*Work required*:
Set down, exactly and only, everything from the line containing "For every layout element, output its label and" down to the line containing "Page size: 1241x1754." in the data below; the pictures are not part of the copy.

*Study material*:
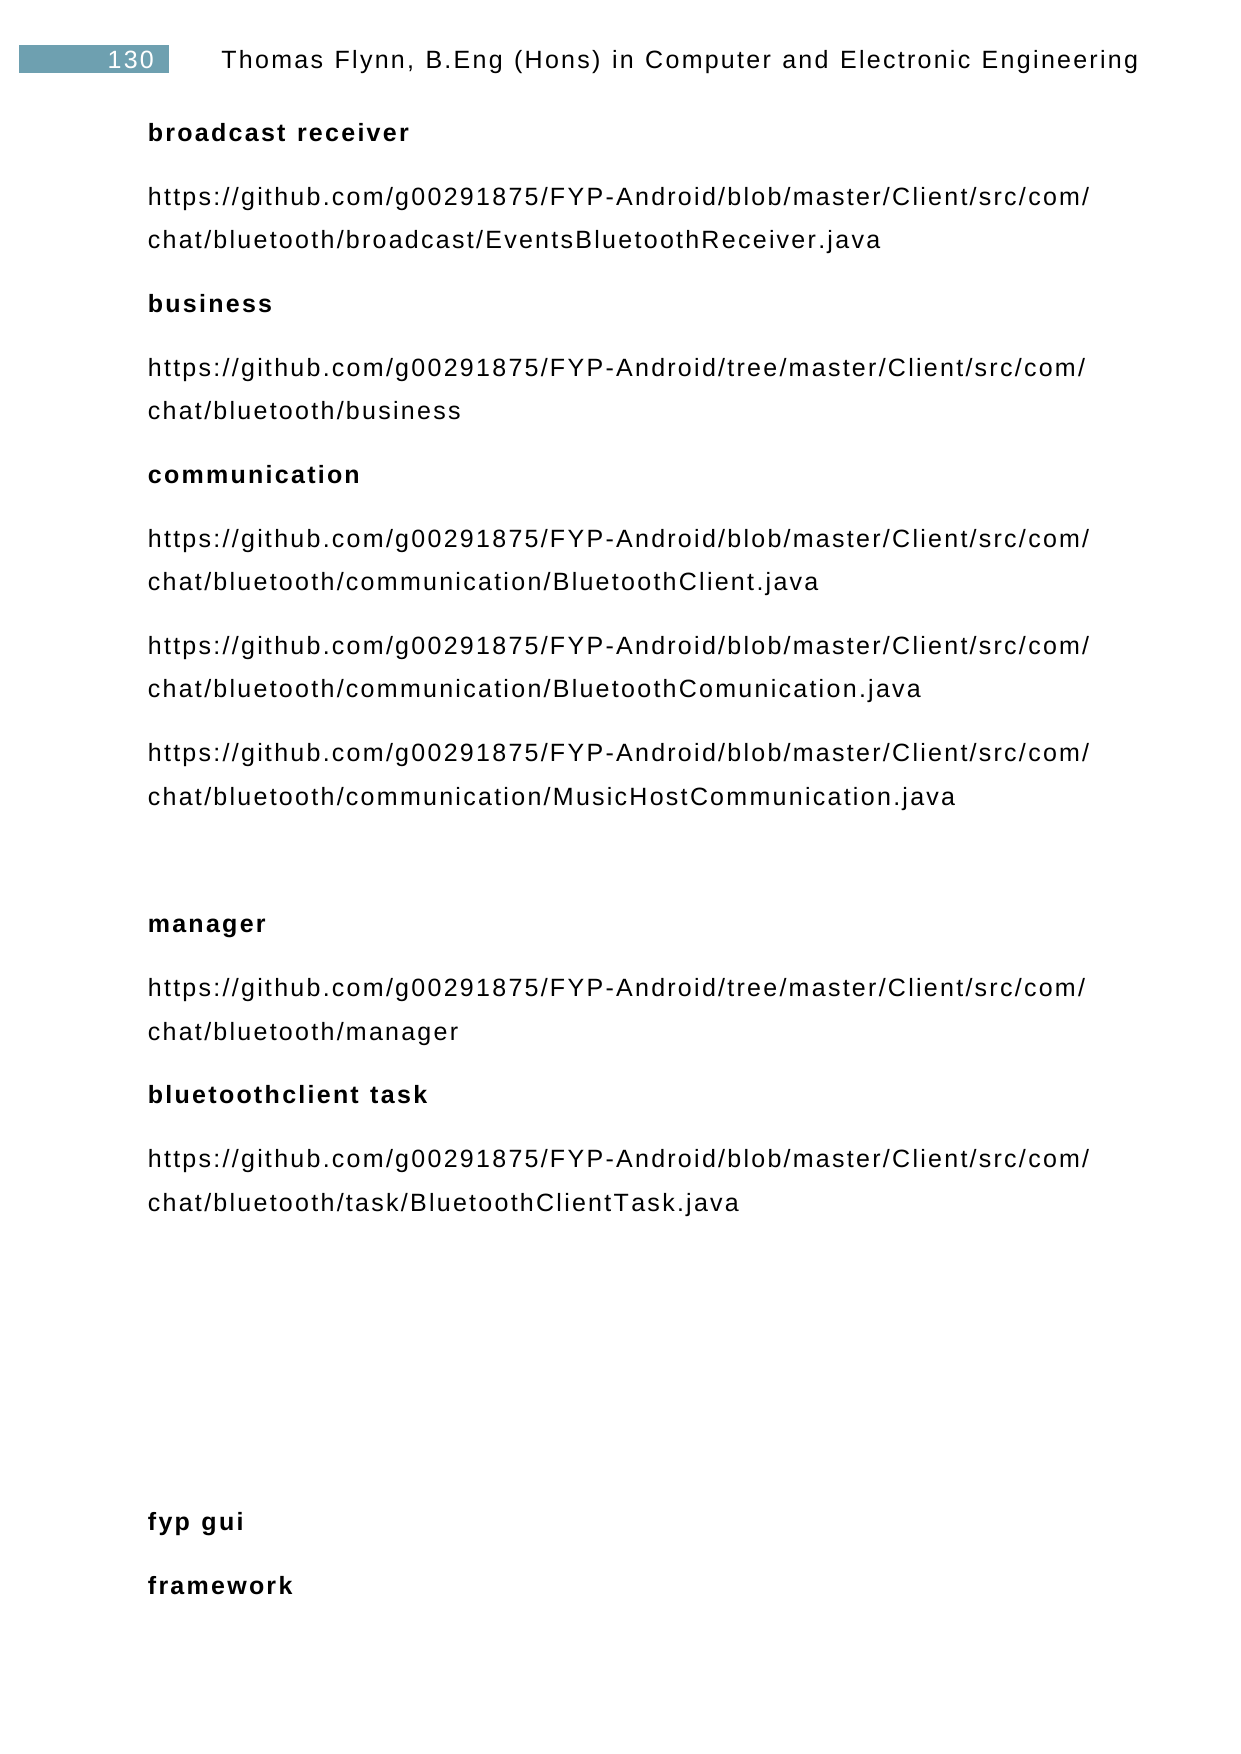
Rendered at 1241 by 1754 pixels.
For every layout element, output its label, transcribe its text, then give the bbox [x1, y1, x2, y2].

text framework [148, 1571, 1122, 1600]
text bluetoothclient task [148, 1080, 1122, 1109]
text https://github.com/g00291875/FYP-Android/blob/master/Client/src/com/chat/bluetooth/broadcast/EventsBluetoothReceiver.java [148, 182, 1122, 254]
text https://github.com/g00291875/FYP-Android/blob/master/Client/src/com/chat/bluetooth/communication/BluetoothClient.java [148, 524, 1122, 596]
text business [148, 289, 1122, 318]
text https://github.com/g00291875/FYP-Android/tree/master/Client/src/com/chat/bluetooth/manager [148, 973, 1122, 1045]
text https://github.com/g00291875/FYP-Android/blob/master/Client/src/com/chat/bluetooth/communication/BluetoothComunication.java [148, 631, 1122, 703]
text https://github.com/g00291875/FYP-Android/blob/master/Client/src/com/chat/bluetooth/task/BluetoothClientTask.java [148, 1144, 1122, 1216]
text https://github.com/g00291875/FYP-Android/tree/master/Client/src/com/chat/bluetooth/business [148, 353, 1122, 425]
text communication [148, 460, 1122, 489]
text fyp gui [148, 1507, 1122, 1536]
text broadcast receiver [148, 118, 1122, 147]
text https://github.com/g00291875/FYP-Android/blob/master/Client/src/com/chat/bluetooth/communication/MusicHostCommunication.java [148, 738, 1122, 810]
text manager [148, 909, 1122, 938]
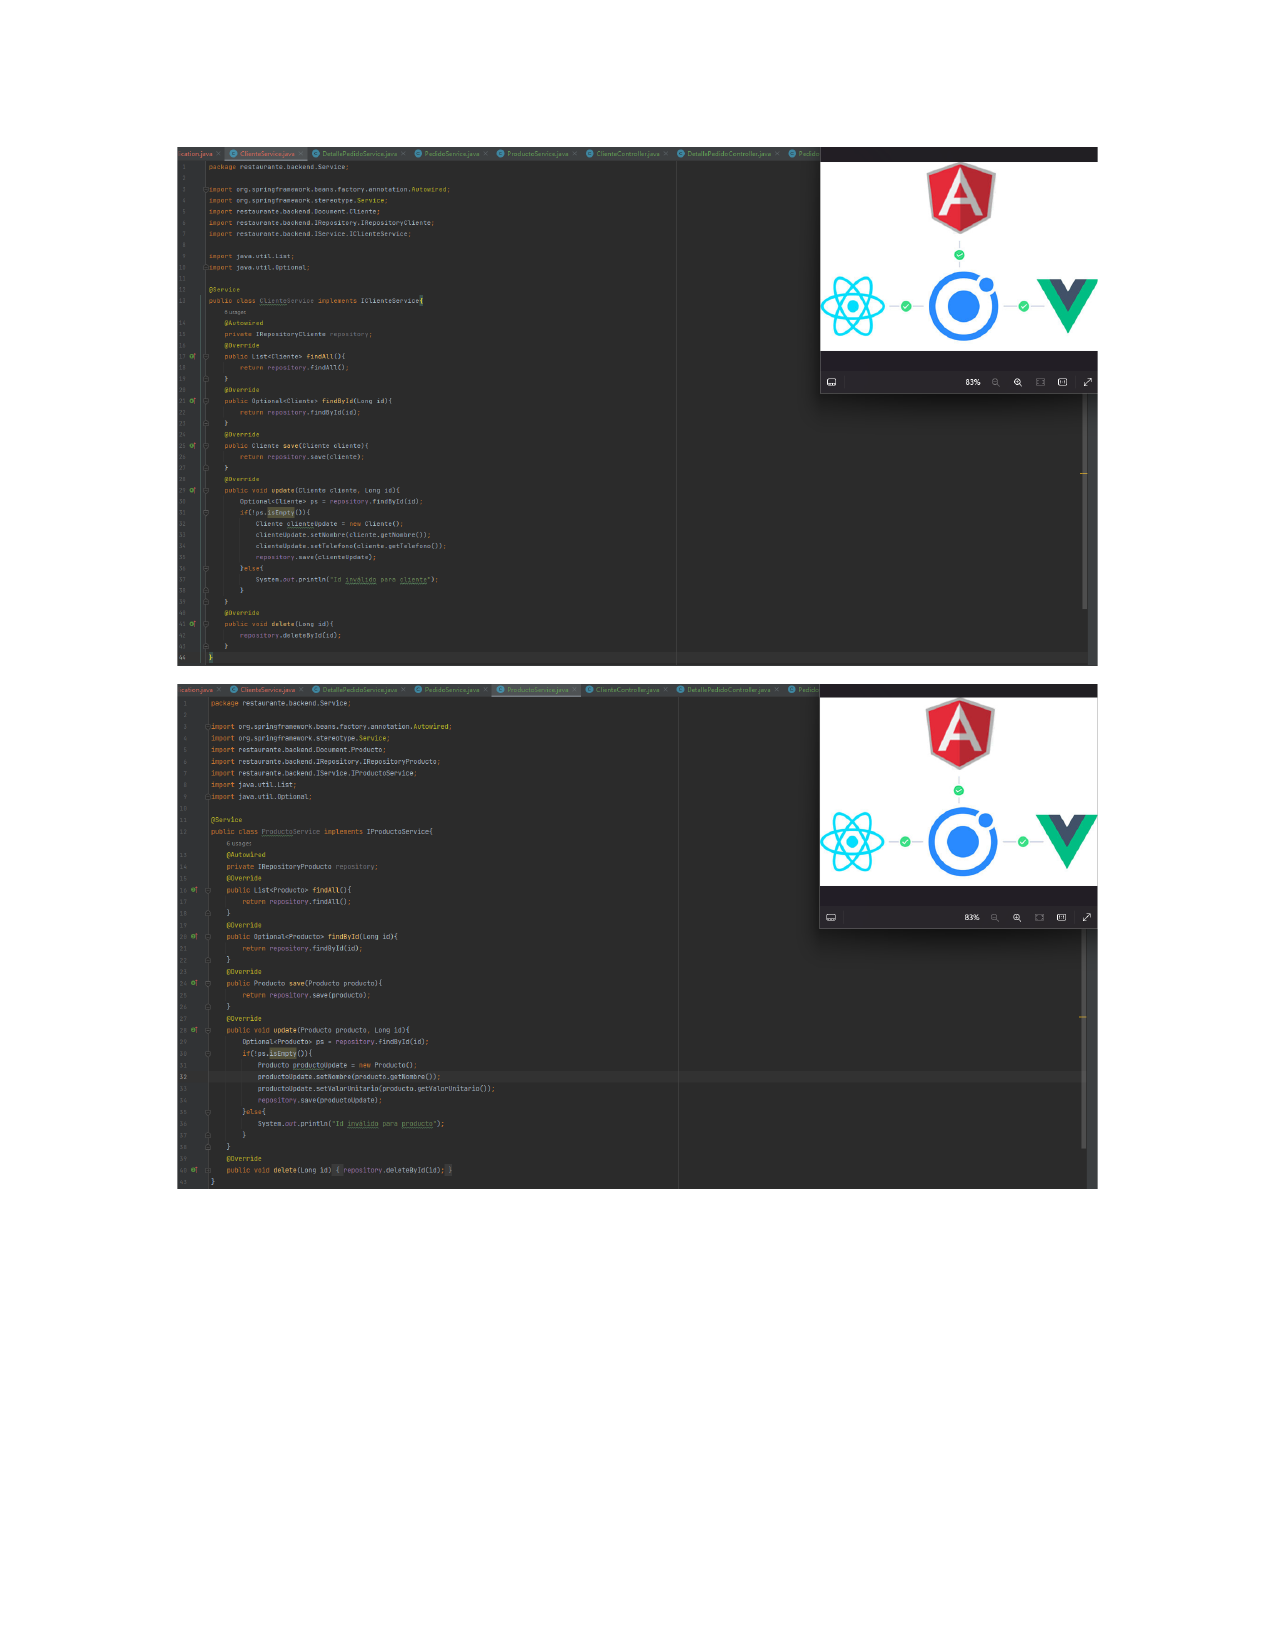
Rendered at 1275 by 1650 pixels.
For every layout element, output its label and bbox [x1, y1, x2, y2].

picture [177, 147, 1098, 666]
picture [177, 684, 1098, 1189]
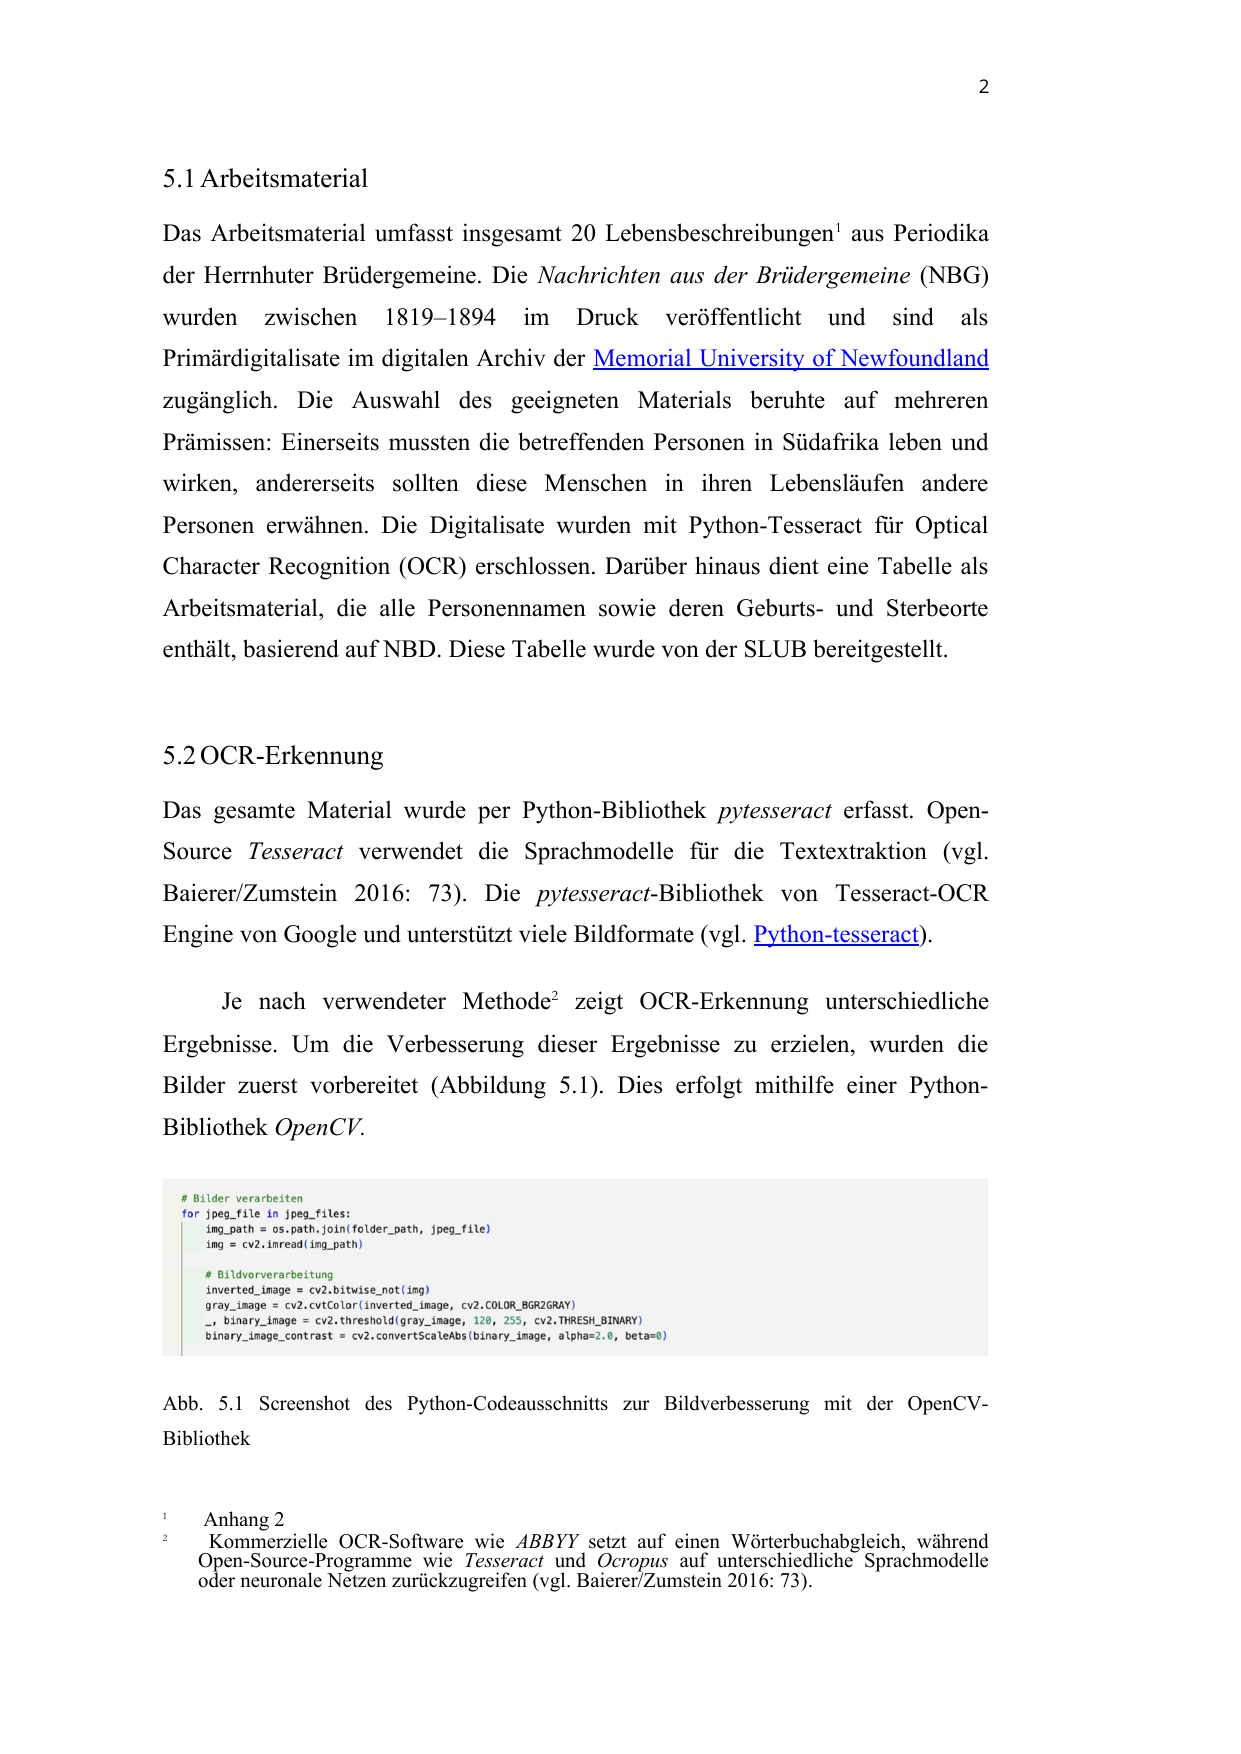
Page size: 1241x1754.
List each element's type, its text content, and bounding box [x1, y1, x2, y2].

text Das gesamte Material wurde per Python-Bibliothek pytesseract erfasst. Open-Source Tesseract verwendet die Sprachmodelle für die Textextraktion (vgl. Baierer/Zumstein 2016: 73). Die pytesseract-Bibliothek von Tesseract-OCR Engine von Google und unterstützt viele Bildformate (vgl. Python-tesseract). [162, 796, 989, 948]
subtitle Arbeitsmaterial [162, 162, 989, 194]
subtitle OCR-Erkennung [162, 739, 989, 771]
picture [162, 1179, 990, 1356]
text Das Arbeitsmaterial umfasst insgesamt 20 Lebensbeschreibungen aus Periodika der Herrnhuter Brüdergemeine. Die Nachrichten aus der Brüdergemeine (NBG) wurden zwischen 1819–1894 im Druck veröffentlicht und sind als Primärdigitalisate im digitalen Archiv der Memorial University of Newfoundland zugänglich. Die Auswahl des geeigneten Materials beruhte auf mehreren Prämissen: Einerseits mussten die betreffenden Personen in Südafrika leben und wirken, andererseits sollten diese Menschen in ihren Lebensläufen andere Personen erwähnen. Die Digitalisate wurden mit Python-Tesseract für Optical Character Recognition (OCR) erschlossen. Darüber hinaus dient eine Tabelle als Arbeitsmaterial, die alle Personennamen sowie deren Geburts- und Sterbeorte enthält, basierend auf NBD. Diese Tabelle wurde von der SLUB bereitgestellt. [162, 219, 989, 663]
text Je nach verwendeter Methode zeigt OCR-Erkennung unterschiedliche Ergebnisse. Um die Verbesserung dieser Ergebnisse zu erzielen, wurden die Bilder zuerst vorbereitet (Abbildung 5.1). Dies erfolgt mithilfe einer Python-Bibliothek OpenCV. [162, 987, 989, 1141]
text Abb. 5.1 Screenshot des Python-Codeausschnitts zur Bildverbesserung mit der OpenCV-Bibliothek [162, 1392, 989, 1449]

*Completed exercise*:
For every layout element, output its label and bbox [x1, y1, x2, y2].

picture [177, 147, 1098, 666]
picture [177, 684, 1098, 1189]
Page size: 1241x1754.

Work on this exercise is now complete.